L'expression est souvent employée pour parler des grèves pénalisant les usagers. Les syndicats rappellent sa signification réelle au regard des attentats qui ont touché la France. Mais des responsables continuent de l'utiliser, comme le député LR de l'Oise Eric Woerth mi-décembre: "C'est tout à fait inadmissible de penser qu'on puisse bloquer les Français, les prendre en otages pendant les fêtes de Noël".

Populisme

Le mot est péjoratif pour les uns, positif pour les autres.

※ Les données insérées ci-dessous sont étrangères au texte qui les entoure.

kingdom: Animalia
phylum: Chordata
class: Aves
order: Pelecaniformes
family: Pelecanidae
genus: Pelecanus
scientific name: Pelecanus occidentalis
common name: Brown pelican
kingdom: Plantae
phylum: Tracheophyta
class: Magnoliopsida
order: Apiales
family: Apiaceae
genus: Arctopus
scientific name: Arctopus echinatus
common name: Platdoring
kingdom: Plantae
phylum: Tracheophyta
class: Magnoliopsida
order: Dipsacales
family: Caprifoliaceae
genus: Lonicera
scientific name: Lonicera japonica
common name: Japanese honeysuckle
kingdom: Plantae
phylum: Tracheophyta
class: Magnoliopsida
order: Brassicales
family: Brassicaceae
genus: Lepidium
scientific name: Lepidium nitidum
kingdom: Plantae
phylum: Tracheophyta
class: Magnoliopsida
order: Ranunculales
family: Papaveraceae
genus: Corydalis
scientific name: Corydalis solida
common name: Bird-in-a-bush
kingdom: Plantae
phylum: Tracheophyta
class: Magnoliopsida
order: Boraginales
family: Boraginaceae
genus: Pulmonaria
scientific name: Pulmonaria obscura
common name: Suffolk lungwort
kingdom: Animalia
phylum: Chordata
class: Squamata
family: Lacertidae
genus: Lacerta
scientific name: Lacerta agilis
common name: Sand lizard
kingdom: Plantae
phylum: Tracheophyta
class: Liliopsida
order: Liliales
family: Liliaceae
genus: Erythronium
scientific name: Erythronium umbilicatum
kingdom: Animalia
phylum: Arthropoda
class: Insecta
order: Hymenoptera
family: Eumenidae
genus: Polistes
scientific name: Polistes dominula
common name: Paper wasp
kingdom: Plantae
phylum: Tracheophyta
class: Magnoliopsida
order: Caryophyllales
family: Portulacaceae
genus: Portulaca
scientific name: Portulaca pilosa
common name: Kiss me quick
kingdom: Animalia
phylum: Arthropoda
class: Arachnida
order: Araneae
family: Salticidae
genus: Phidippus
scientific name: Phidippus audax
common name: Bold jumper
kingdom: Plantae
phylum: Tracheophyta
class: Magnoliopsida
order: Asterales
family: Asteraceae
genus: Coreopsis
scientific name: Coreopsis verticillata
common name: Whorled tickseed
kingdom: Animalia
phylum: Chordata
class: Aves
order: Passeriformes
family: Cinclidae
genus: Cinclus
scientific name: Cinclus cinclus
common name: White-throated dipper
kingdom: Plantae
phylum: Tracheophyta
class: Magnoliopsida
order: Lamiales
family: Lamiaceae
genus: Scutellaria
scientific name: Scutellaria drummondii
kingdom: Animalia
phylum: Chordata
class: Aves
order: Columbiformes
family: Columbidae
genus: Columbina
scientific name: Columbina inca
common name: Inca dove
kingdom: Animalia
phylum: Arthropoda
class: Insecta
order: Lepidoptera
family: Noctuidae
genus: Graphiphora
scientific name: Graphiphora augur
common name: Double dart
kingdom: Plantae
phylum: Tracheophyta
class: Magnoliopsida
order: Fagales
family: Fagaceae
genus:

La secrétaire d'Etat à la Transition écologique Brune Poirson a ainsi brocardé cette semaine à l'Assemblée nationale le "populisme vert" qui "vise, soit à utiliser l'écologie comme excuse pour casser le système actuel", en référence "à l'extrême gauche avec Jean-Luc Mélenchon, les Insoumis et Yannick Jadot à EELV", "soit à vanter une écologie du repli, dont le projet secret est de refermer la France sur elle-même et de l'isoler, comme le souhaite Marine Le Pen".

"Je veux bien que vous me qualifiiez de populiste vert", a rétorqué le chef de file des Insoumis, pour qui le populisme trouve des lettres de noblesse dans la défense des classes populaires.

Dictature

A Mantes-la-Ville en septembre 2018, la cheffe du Rassemblement national Marine Le Pen avait appelé ses partisans à brandir le drapeau français, "symbole de liberté, en ces temps de dictature larvée". Le même mois, elle qualifiait l'Union européenne de "dictature populicide".

En réagissant sur Twitter à la décision du gouvernement de ne plus attribuer de couleur politique aux candidats sans étiquette dans les communes de moins de 9.000 habitants lors des municipales de mars, le député LR d'Eure-et-Loir Olivier Marleix a, pour dénoncer un "maquillage", tweeté le hashtag #democrature, condensé de démocratie et dictature.

Attentat

Haranguant les grévistes à un dépôt de bus de la RATP à Vitry-sur-Seine (Val-de-Marne), Jean-Luc Mélenchon a dénoncé, dans la réforme des retraites, "le coup de force et l'attentat contre la démocratie sociale" perpétrés selon lui par le gouvernement, notamment parce que les députés comme lui vont devoir "voter un texte de loi avec des trous".

Terrorisme

Début janvier, Jean-Pierre Pont, député LREM du Nord, a comparé les blocages de raffineries ou les coupures d’électricité de certains grévistes mobilisés contre la réforme des retraites à des "faits de terrorisme".

Coup d'Etat

Pour qualifier la saisie de 2 millions d'euros d'aide au RN en juillet 2018, Marine Le Pen a parlé de "coup d'Etat" des juges, de "peine de mort" contre le parti, de "persécution" et de "dérive dictatoriale".